Finney did not return multiple calls to comment for this article.

University officials, when discussing their involvement in the NCP, are quick to note that they are a “minority partner.” The University’s role is largely to provide space, expertise, or technical assistance for the NCP, according to Sonya Malunda, the University’s director of Community Affairs.

The University also has a program to help employees purchase homes, offering financial advice and a $7,500 forgivable loan, Malunda said.

There are currently 70 employees enrolled in the program, and Malunda expects another 20 more by the end of the academic year. “It’s our way of saying ‘we’re in a wonderful community.’” Malunda said. “It’s a redeveloping community in many ways. What can we do as an institution so our employees who aren’t already living here are able to purchase homes?”

According to Hank Webber, the vice president for Community Affairs, about 40 percent of the participants in the program purchased homes in Woodlawn.

Malunda said the program has targeted middle-income employees, and it includes single mothers and first-time homeowners. “We’re trying to make purchasing a home a reality,” she said. “Without our help it would just be a dream. We’re trying to turn dreams into reality.”

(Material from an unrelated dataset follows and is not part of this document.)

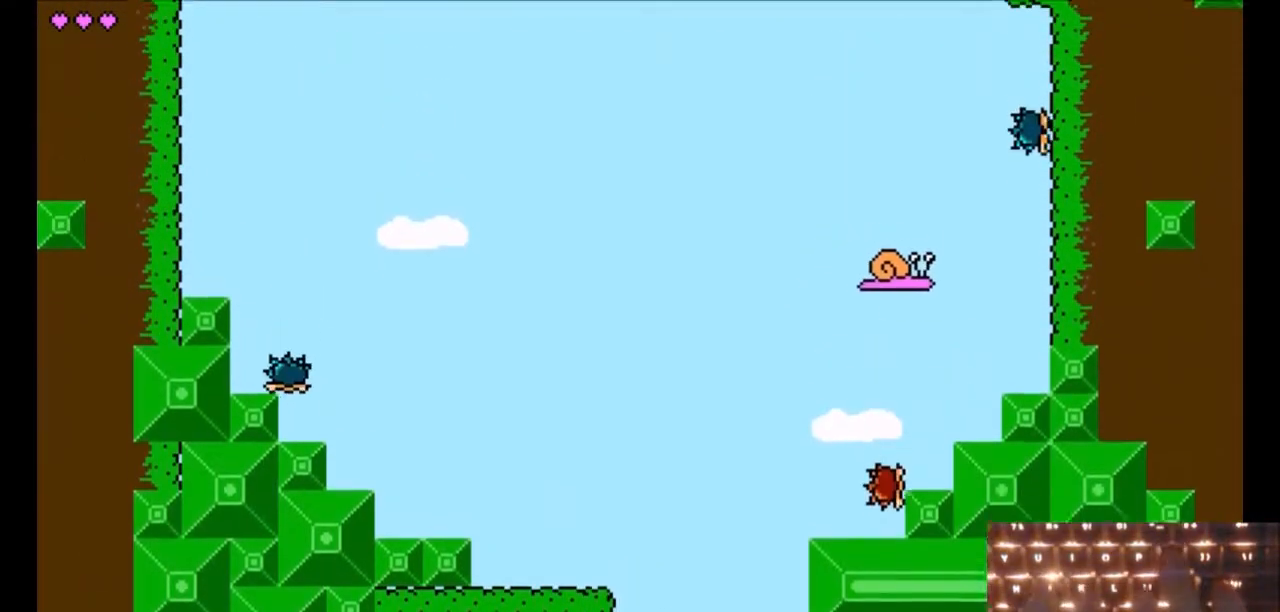
{"keys": ["k"], "events": [[17, "j", "down"], [200, "j", "up"], [200, "right", "up"], [200, "up", "up"], [383, "k", "down"]]}
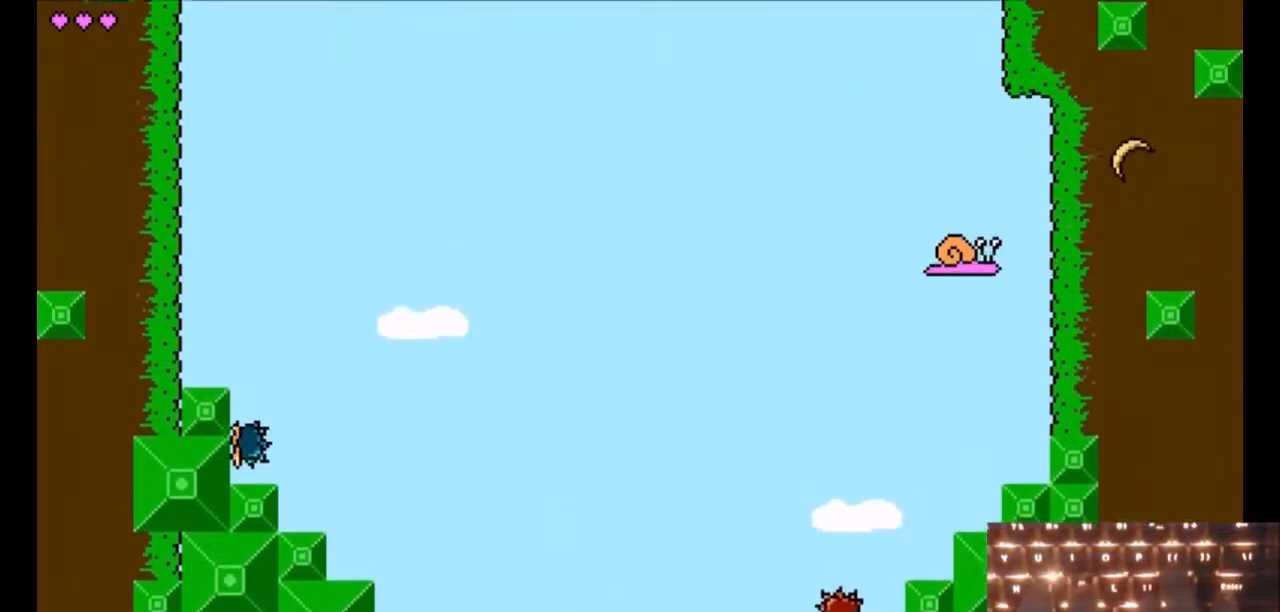
{"keys": [], "events": [[33, "k", "up"], [83, "up", "down"], [117, "j", "down"], [217, "j", "up"], [217, "up", "up"]]}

But STOP said that community organizations should take more responsibility for the economic forces driving out low-income Woodlawn residents.

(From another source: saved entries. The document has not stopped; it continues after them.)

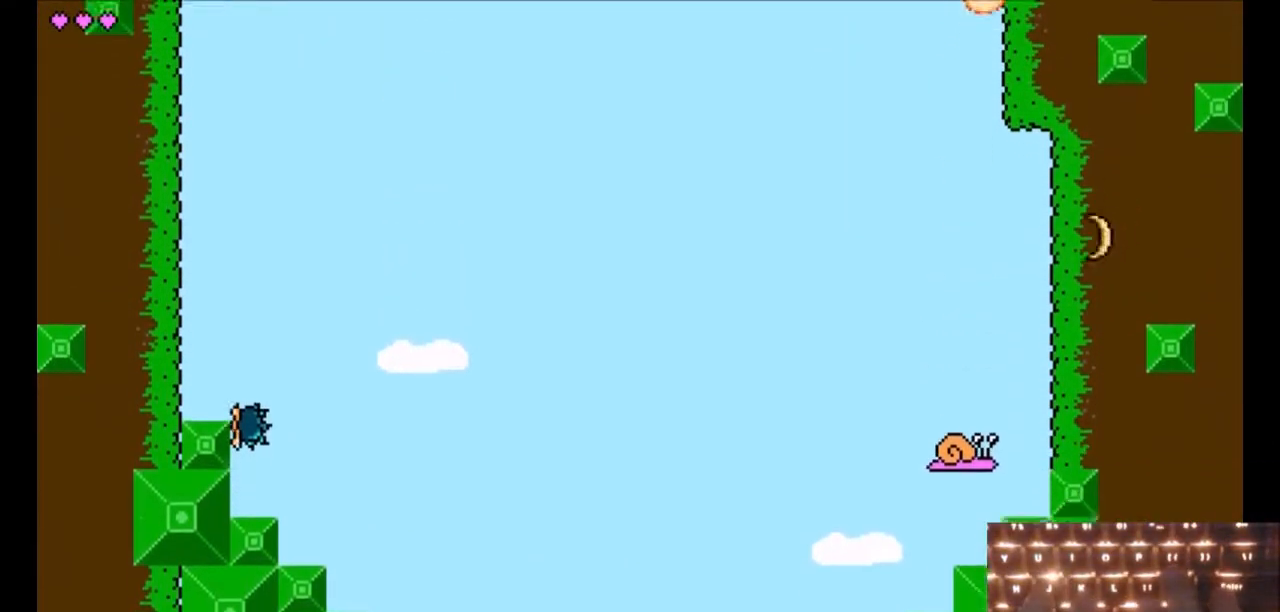
{"keys": ["k"], "events": [[117, "k", "down"]]}
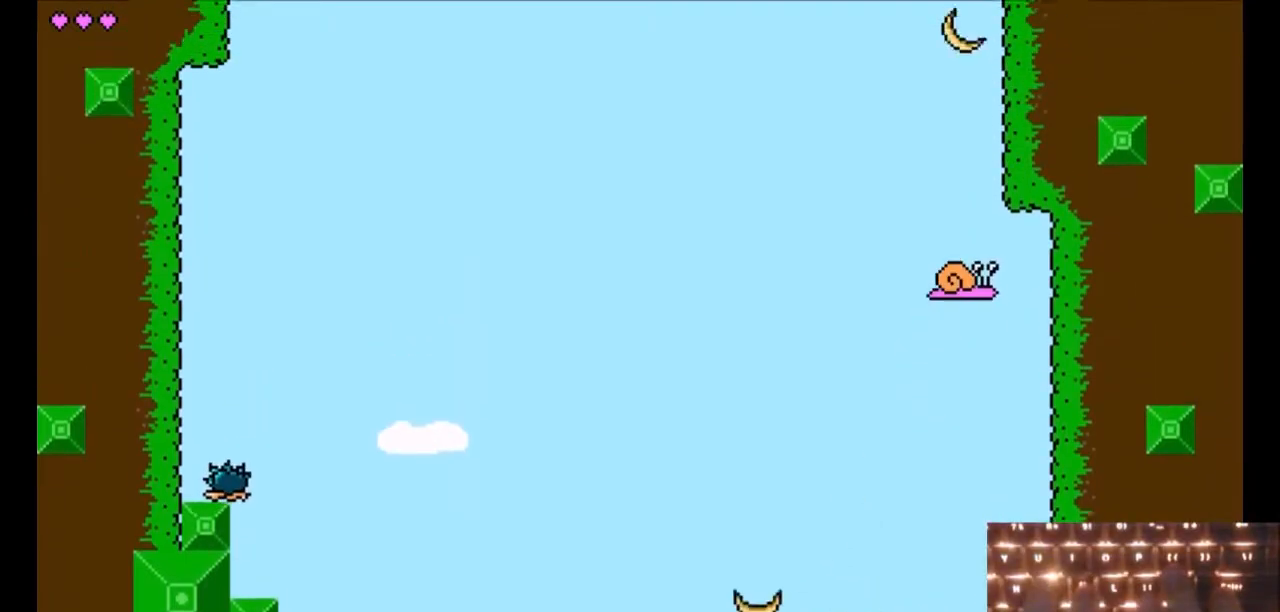
{"keys": [], "events": [[100, "k", "up"], [150, "right", "down"], [200, "right", "up"]]}
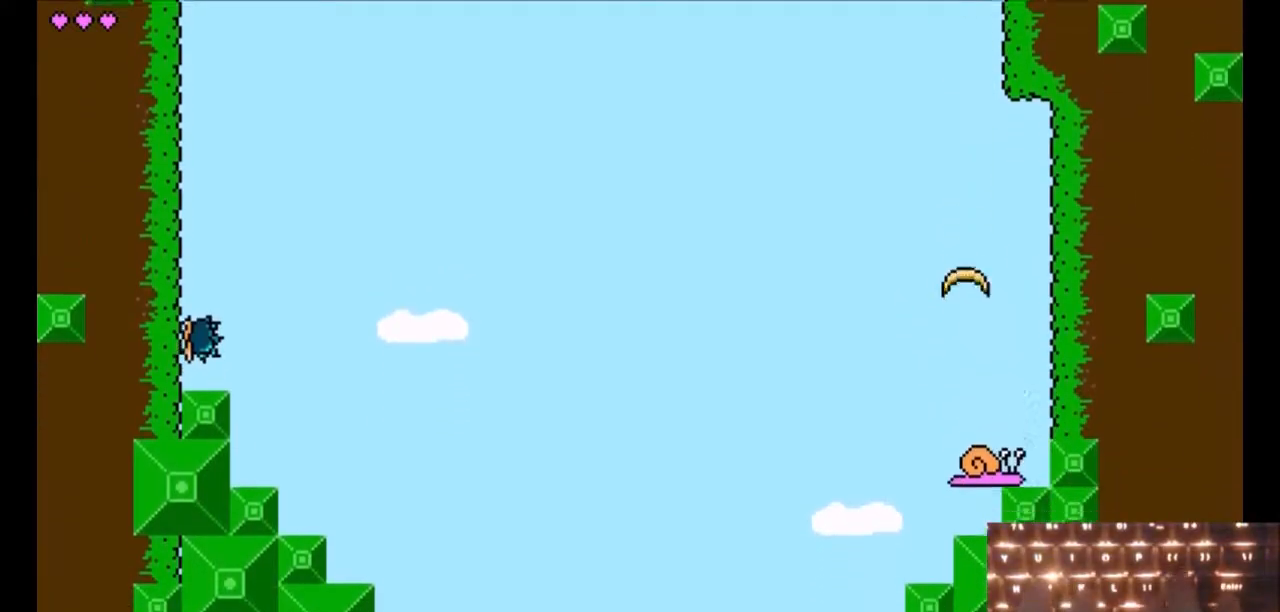
{"keys": ["k", "right", "up"], "events": [[17, "k", "down"], [167, "left", "down"], [300, "left", "up"], [350, "right", "down"], [350, "up", "down"]]}
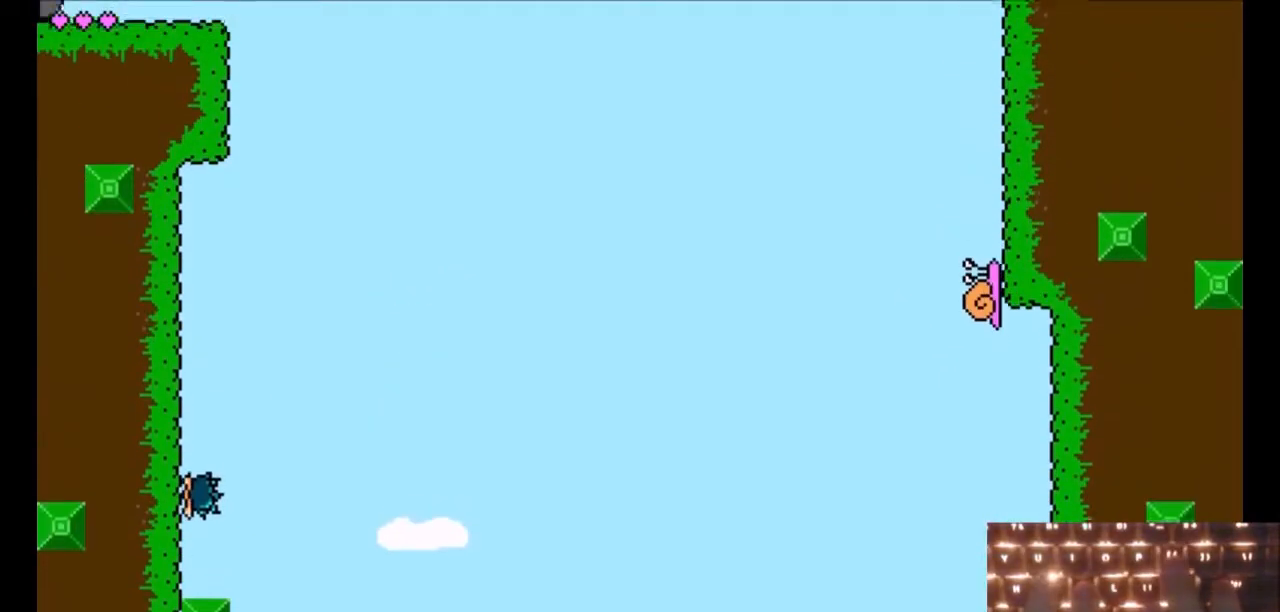
{"keys": ["right", "up"], "events": [[417, "k", "up"]]}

“It’s a cop-out to blame displacement on economic forces,” said Goldenberg. “When you build housing, property taxes go up. It gets more expensive everywhere in the community. The real estate organizations here definitely have control over changes in the housing economy.”

To keep a place for current residents, Goldenberg estimates that 25-40 percent of all new home units would have to be designated low income. Citing the Balanced Development Coalition, Goldenberg said development should be split evenly between market rate homes, “affordable” homes, and low-income rentals.

When asked why developers would want to designate such a large fraction of their investments for low-income residents and therefore lose extra revenue, Goldenberg said development in the community would still be a winning investment.

STOP, which has received grants from the Ford Foundation and the Woods Fund, is active in developing organizers and homegrown activists who can articulate their desires for Woodlawn.

Many of the NCP’s projects are worthwhile but none create strong community leaders, Goldenberg said.

He gave employment as an example. “Instead of having a job fair or training, we would start a research campaign to learn about the economy, understand why there was a lack of jobs in this area, and then work to develop them,” Goldenberg said. “It’s a basic distinction of social service providing versus organizing.”

The University is the largest employer on the South Side, employing about 13,000 people, according to Larry Arbeiter, director of University communications. “Our presence here supports numerous small businesses and landlords in the community,” Arbeiter said.

He noted that an important part of the current campus plan is the University’s business diversity program, which has provided more than $100 million of contracts to minority- and women-owned businesses in Chicago in the last six years.